Wednesday night’s Twitter hack was not a good look for Bitcoin.
Hackers took over accounts belonging to such well-known figures as Elon Musk, Bill Gates and Barack Obama in an apparent effort to earn income by scamming people out of Bitcoin, a form of digital currency. The scam itself was fairly common, but the fact that hackers were able to use prominent figures’ official accounts to perpetrate the attack is unusual and may have made unsuspecting people more likely to fall victim to it.
While it was the currency used to quickly cash in on the hack, Bitcoin is not really to blame for Wednesday night’s attack. But there are some characteristics of Bitcoin that may make carrying out — and getting away with — such a scam easier than if it had been done by other means. Regulators have previously expressed concern about Bitcoin over its history of use by fraudsters.
Still, experts in the cryptocurrency industry say they think Wednesday’s hack is unlikely to significantly undermine trust in, or adoption of, Bitcoin or other digital currencies.
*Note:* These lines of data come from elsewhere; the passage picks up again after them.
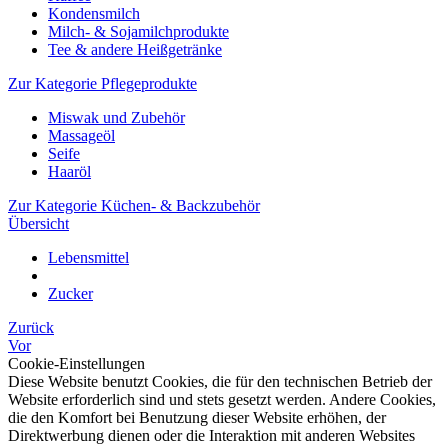
Kondensmilch
Milch- & Sojamilchprodukte
Tee & andere Heißgetränke
Zur Kategorie Pflegeprodukte
Miswak und Zubehör
Massageöl
Seife
Haaröl
Zur Kategorie Küchen- & Backzubehör
Übersicht
Lebensmittel
Zucker
Zurück
Vor
Cookie-Einstellungen
Diese Website benutzt Cookies, die für den technischen Betrieb der
Website erforderlich sind und stets gesetzt werden. Andere Cookies,
die den Komfort bei Benutzung dieser Website erhöhen, der
Direktwerbung dienen oder die Interaktion mit anderen Websites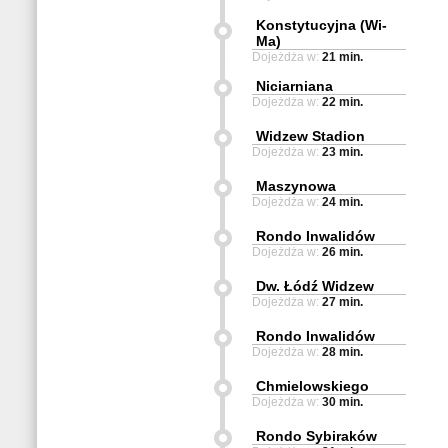
Konstytucyjna (Wi-
Ma)
Dojeżdża w:
21 min.
Niciarniana
Dojeżdża w:
22 min.
Widzew Stadion
Dojeżdża w:
23 min.
Maszynowa
Dojeżdża w:
24 min.
Rondo Inwalidów
Dojeżdża w:
26 min.
Dw. Łódź Widzew
Dojeżdża w:
27 min.
Rondo Inwalidów
Dojeżdża w:
28 min.
Chmielowskiego
Dojeżdża w:
30 min.
Rondo Sybiraków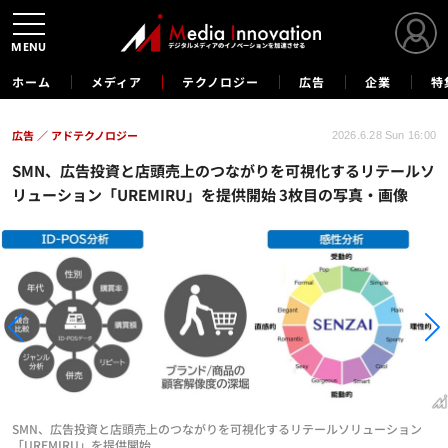
MENU
ホーム
メディア
テクノロジー
広告
企業
特
広告
アドテクノロジー
2026.6.28 Sun 16:00
SMN、広告投資と店頭売上のつながりを可視化するリテールソ
リューション「UREMIRU」を提供開始 3枚目の写真・画像
SMN、広告投資と店頭売上のつながりを可視化するリテールソリューション
「UREMIRU」を提供開始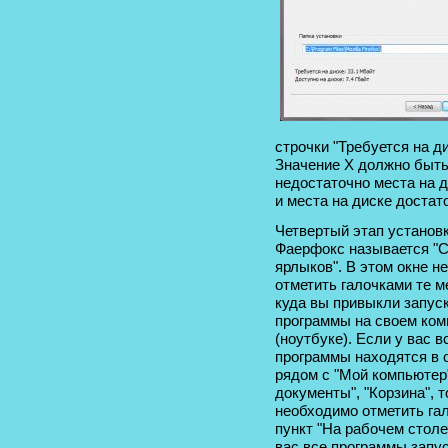
строчки "Требуется на ди
Значение Х должно быть
недостаточно места на д
и места на диске достат
Четвертый этап установ
Фаерфокс называется "
ярлыков". В этом окне н
отметить галочками те м
куда вы привыкли запус
программы на своем ко
(ноутбуке). Если у вас в
программы находятся в 
рядом с "Мой компьютер
документы", "Корзина", т
необходимо отметить га
пункт "На рабочем столе
вас все программы запус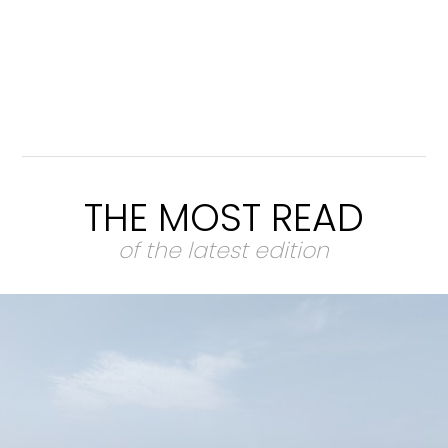
THE MOST READ
of the latest edition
“It’s certainly not the type of publicity that we want for Bitcoin or any other cryptocurrency,” said Kristin Smith, executive director of industry trade group Blockchain Association. “But it’s really important to realize that this was a hack and the crime is the hack, it’s not the fact that Bitcoin was the desirable prize of this attack.”
Experts say the effects of the attack were likely mitigated by the fact that this was not a new type of scam. Followers of Elon Musk and other major figures may be used to seeing such offers tweeted out in the replies to those celebrities’ tweets.
It’s known as a “Giveaway Scam,” in which hackers encourage people to send Bitcoin to a digital wallet, and promise to send back double the money in return. It’s often done under the guise of wanting to give back to a community or followers, as was the case in Wednesday’s hack. But, instead, the scammer makes off with the money.
Typically, scammers carry out such attacks by, for example, making a Twitter account almost identical to a famous person’s profile — same profile picture, same name and hard-to-detect tweaks to the handle — and responding to one of that famous person’s tweets with the offer, making it look like it was the famous person saying it.
“People see this happen underneath Elon Musk’s Twitter account all the time,” Neeraj Agrawal, director of communications at Coin Center, told CNN Business. “People have already been introduced to this concept of the giveaway scams.”
In Wednesday’s case, though, the offers were coming straight from the (hacked) verified accounts of celebrities.
Challenges of a decentralized system
One aspect of Bitcoin usually lauded as a benefit by adopters is the fact that it’s not controlled by a centralized authority, such as a bank. That means it’s not tied to any government (which could, for example, enact policies that devalue a currency) and users don’t have to trust any one organization to protect their money.
But in the case of Wednesday’s attack, it also means that people who were scammed don’t have anyone to go to for help getting their money back, the way one could go to their bank and ask it to reverse a fraudulent transaction. If a person sent $1,000 in bitcoin to a digital wallet hoping Elon Musk would send them back $2,000, they’re probably out of luck.
“With Bitcoin, you have to understand what you’re using,” Agrawal said. “It’s much more akin to a (physical) dollar bill. If you hand it to someone, it is gone. There’s an increased sense of responsibility you have to have if you’re using it.”
However, there are some protections for Bitcoin owners, including using well-known, regulated exchanges.
Exchange companies Coinbase and Gemini — which were among the first to have their Twitter accounts used in the hack Wednesday — said they quickly put the hackers’ digital wallet addresses on a blocklist when they became aware of the scam, so users wouldn’t be able to send money to those accounts.
“Gemini identified the fraud immediately and added the fraudsters’ addresses to our blocklist in order to prevent our customers from falling victim to this scam,” Gemini said in a statement. “Scams like this are not unique to cryptocurrency, and unfortunately criminals will continue to conduct these scams, whether aimed at stealing traditional money or cryptocurrency.”
Because of the nature of Bitcoin, it could also be hard to determine who was behind the attack even though it’s easy to watch where the money went. Bitcoin wallets each have their own unique code but aren’t always attached to an actual person’s name. It’s not impossible, though (Robert Mueller did it) — bitcoin transactions are recorded on a public ledger that anyone can see, and clues can be found concerning where money from those transactions crosses over into the traditional financial system.
What will this mean?
Industry experts say they don’t expect Wednesday’s hack will lead to a regulatory crackdown on Bitcoin.
“Regulators will look at this and see that there is nothing different that could be addressed through policy than what they’ve been doing,” Agrawal said.
And some industry players say the hack actually points to a fundamental issue with Twitter and other centralized systems, and makes an argument for decentralized systems like Bitcoin.
“We don’t know how this hack happened, but when you have a centralized system where there’s a point of contact that the bad guys can point to and try to get into and penetrate, that’s very vulnerable,” Smith, of the Blockchain Association, said.